> [Problem to solve] Give the lines below again, from the one containing "Camera spec: lens" down through the one containing "0.352427, 0.830136, -0.497402]]", with "picture" replaced by "image" and nothing else changed.

> [Data records]
>>>>

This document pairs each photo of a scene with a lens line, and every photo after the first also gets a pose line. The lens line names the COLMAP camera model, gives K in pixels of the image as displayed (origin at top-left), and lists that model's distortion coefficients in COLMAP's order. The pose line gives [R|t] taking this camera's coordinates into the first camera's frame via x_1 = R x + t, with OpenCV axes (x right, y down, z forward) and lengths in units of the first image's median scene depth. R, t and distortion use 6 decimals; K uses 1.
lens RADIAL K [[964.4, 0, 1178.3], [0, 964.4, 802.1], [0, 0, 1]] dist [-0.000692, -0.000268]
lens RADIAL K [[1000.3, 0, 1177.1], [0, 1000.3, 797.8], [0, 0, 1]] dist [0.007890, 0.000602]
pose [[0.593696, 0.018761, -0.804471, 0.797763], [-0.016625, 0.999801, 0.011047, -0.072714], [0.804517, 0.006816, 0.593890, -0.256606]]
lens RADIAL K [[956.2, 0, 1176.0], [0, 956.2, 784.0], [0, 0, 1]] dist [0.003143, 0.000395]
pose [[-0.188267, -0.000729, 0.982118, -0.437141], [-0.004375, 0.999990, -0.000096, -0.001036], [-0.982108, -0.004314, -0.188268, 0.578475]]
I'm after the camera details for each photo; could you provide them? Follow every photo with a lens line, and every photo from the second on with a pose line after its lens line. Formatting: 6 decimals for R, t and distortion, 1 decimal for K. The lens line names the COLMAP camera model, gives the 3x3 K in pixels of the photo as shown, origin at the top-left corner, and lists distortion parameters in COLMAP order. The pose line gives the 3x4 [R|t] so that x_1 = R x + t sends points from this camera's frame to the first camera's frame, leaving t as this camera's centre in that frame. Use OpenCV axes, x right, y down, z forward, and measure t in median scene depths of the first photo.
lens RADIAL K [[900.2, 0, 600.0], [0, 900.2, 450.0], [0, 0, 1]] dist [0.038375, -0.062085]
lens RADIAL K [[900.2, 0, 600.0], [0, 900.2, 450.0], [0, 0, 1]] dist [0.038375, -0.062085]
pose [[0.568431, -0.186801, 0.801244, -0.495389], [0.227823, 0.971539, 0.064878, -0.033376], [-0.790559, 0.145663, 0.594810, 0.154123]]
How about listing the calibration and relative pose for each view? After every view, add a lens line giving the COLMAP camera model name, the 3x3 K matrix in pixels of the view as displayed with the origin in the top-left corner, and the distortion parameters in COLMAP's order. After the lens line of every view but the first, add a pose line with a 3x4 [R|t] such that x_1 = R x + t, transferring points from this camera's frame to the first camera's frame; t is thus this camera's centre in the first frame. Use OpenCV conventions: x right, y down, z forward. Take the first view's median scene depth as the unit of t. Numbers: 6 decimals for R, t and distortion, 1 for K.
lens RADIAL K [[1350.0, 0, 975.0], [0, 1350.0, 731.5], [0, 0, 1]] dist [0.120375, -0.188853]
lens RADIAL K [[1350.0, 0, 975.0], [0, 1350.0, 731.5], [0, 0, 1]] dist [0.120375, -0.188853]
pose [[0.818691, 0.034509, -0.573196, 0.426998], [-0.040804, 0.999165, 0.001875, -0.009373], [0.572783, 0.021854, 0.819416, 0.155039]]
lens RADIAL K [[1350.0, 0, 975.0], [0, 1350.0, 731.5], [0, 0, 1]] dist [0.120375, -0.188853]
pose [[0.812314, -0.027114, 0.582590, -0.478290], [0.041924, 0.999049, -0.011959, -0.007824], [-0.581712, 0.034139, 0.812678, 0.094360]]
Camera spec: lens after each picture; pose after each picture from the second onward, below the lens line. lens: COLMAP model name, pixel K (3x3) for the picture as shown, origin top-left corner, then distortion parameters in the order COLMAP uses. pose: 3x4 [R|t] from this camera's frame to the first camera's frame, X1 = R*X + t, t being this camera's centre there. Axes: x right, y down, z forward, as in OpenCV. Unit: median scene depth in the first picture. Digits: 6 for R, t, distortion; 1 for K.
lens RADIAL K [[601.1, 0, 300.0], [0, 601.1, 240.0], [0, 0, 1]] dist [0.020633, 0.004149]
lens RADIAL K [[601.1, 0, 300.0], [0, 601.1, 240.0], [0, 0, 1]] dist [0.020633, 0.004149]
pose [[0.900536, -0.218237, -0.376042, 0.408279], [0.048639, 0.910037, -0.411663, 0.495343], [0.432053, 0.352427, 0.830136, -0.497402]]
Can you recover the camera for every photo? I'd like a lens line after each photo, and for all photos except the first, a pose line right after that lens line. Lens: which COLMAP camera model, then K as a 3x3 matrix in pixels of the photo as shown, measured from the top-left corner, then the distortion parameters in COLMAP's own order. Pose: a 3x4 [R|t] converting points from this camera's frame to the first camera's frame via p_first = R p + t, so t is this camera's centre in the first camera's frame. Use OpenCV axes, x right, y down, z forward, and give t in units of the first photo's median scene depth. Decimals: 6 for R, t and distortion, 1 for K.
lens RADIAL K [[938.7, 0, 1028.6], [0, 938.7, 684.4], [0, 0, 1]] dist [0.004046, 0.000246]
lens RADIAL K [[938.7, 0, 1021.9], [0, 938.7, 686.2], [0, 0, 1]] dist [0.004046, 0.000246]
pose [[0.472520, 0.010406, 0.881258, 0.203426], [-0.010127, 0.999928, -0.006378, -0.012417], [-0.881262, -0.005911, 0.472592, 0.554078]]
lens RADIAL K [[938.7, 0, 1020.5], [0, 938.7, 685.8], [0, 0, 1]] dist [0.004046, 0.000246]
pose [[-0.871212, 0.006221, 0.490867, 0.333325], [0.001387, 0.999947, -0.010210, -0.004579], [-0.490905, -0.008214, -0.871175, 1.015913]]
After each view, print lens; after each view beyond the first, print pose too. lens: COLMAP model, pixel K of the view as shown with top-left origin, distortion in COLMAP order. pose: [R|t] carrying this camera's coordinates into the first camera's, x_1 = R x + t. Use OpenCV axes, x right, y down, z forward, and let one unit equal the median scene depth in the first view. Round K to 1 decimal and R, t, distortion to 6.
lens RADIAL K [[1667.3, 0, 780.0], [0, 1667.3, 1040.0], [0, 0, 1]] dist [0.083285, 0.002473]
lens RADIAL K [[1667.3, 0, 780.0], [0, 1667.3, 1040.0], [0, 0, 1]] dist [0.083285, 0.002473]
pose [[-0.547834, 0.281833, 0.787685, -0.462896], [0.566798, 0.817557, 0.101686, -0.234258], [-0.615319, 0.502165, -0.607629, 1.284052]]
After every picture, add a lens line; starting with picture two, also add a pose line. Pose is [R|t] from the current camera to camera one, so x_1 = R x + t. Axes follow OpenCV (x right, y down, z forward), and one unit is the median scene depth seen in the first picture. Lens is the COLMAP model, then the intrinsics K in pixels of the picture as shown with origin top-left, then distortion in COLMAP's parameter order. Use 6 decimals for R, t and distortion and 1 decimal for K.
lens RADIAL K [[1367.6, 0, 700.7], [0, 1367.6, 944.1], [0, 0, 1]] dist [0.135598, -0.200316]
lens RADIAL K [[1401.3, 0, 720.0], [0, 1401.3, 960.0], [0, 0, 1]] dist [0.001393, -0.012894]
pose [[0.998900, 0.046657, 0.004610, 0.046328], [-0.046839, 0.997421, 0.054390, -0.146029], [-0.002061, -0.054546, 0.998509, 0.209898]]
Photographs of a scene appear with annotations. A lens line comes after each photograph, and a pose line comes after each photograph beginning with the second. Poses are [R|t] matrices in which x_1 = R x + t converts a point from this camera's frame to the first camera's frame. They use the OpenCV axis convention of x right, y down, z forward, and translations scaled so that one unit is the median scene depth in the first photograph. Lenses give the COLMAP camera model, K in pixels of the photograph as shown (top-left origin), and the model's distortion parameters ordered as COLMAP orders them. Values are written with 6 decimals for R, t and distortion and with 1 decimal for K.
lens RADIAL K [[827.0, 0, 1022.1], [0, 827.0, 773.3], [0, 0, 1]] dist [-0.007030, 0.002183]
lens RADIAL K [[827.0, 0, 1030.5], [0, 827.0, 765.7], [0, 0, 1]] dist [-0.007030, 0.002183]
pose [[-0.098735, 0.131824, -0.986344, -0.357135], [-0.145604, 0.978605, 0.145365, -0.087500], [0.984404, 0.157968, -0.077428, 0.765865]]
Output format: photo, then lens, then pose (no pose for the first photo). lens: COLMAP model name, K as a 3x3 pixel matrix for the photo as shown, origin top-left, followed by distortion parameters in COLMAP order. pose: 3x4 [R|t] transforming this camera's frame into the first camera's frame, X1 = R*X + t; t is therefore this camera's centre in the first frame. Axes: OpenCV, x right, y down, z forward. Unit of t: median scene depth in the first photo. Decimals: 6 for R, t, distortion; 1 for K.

<<<<

> [Solved exercise]
Camera spec: lens after each image; pose after each image from the second onward, below the lens line. lens: COLMAP model name, pixel K (3x3) for the image as shown, origin top-left corner, then distortion parameters in the order COLMAP uses. pose: 3x4 [R|t] from this camera's frame to the first camera's frame, X1 = R*X + t, t being this camera's centre there. Axes: x right, y down, z forward, as in OpenCV. Unit: median scene depth in the first image. Digits: 6 for R, t, distortion; 1 for K.
lens RADIAL K [[601.1, 0, 300.0], [0, 601.1, 240.0], [0, 0, 1]] dist [0.020633, 0.004149]
lens RADIAL K [[601.1, 0, 300.0], [0, 601.1, 240.0], [0, 0, 1]] dist [0.020633, 0.004149]
pose [[0.900536, -0.218237, -0.376042, 0.408279], [0.048639, 0.910037, -0.411663, 0.495343], [0.432053, 0.352427, 0.830136, -0.497402]]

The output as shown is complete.